» PROBLEM TO WORK ON:
Please copy out every line in the entries that includes the word "sizing".

» Collected data:
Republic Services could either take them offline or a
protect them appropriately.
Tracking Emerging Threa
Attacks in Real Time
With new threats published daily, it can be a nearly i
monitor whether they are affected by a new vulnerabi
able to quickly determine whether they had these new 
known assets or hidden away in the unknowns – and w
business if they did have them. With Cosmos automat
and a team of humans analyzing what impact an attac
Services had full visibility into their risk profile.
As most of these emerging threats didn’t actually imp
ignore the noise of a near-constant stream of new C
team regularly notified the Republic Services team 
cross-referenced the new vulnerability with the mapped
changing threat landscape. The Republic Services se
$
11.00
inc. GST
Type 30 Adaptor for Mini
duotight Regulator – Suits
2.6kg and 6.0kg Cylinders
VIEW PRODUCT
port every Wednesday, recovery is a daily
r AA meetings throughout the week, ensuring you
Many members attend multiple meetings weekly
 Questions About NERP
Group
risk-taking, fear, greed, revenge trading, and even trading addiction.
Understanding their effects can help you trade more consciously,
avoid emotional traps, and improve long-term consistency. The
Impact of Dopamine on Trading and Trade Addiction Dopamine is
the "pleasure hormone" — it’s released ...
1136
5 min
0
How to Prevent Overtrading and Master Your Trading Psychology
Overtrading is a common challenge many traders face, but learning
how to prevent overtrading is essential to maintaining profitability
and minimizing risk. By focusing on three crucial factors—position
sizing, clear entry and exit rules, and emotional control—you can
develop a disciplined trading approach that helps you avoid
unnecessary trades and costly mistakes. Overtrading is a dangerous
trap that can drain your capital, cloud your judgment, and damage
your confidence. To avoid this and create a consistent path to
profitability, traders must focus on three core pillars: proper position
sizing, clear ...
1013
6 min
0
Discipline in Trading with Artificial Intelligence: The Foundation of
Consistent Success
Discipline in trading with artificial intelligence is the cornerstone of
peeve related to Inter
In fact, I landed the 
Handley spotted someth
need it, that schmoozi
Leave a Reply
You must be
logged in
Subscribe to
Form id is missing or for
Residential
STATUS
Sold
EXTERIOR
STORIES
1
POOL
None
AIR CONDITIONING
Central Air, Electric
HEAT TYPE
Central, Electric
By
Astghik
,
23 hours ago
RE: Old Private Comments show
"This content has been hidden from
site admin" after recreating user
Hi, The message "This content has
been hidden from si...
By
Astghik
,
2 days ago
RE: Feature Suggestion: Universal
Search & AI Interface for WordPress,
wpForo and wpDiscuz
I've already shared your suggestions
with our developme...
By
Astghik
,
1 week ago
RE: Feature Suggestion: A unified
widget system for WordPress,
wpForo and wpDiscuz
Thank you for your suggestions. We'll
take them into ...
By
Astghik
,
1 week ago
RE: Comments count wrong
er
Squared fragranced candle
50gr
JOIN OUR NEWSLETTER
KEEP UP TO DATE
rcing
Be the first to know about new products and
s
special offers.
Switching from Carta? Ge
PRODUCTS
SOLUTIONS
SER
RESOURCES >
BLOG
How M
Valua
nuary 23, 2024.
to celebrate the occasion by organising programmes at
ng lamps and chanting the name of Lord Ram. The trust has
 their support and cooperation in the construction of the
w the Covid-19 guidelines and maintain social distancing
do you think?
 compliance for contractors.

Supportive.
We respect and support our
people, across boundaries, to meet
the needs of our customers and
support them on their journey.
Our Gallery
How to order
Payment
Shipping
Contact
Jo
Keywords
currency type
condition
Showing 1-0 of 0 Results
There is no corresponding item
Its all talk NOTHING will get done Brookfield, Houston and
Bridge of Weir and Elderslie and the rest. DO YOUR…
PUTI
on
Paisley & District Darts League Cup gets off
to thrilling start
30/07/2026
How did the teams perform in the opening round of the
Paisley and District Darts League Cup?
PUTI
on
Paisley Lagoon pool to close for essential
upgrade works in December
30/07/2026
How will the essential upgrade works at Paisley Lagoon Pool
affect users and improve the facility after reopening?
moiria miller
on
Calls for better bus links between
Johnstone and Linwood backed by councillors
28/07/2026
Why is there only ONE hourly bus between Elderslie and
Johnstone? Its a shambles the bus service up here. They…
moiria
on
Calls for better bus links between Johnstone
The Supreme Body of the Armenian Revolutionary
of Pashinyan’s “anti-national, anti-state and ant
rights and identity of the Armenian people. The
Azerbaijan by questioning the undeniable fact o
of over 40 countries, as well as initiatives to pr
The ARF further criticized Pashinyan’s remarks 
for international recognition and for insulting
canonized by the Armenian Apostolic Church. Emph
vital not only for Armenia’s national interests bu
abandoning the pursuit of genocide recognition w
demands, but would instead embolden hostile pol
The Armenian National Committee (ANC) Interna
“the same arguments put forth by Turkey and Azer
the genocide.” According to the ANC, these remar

» EXERCISE RESULT:
sizing, clear entry and exit rules, and emotional control—you can
sizing, clear ...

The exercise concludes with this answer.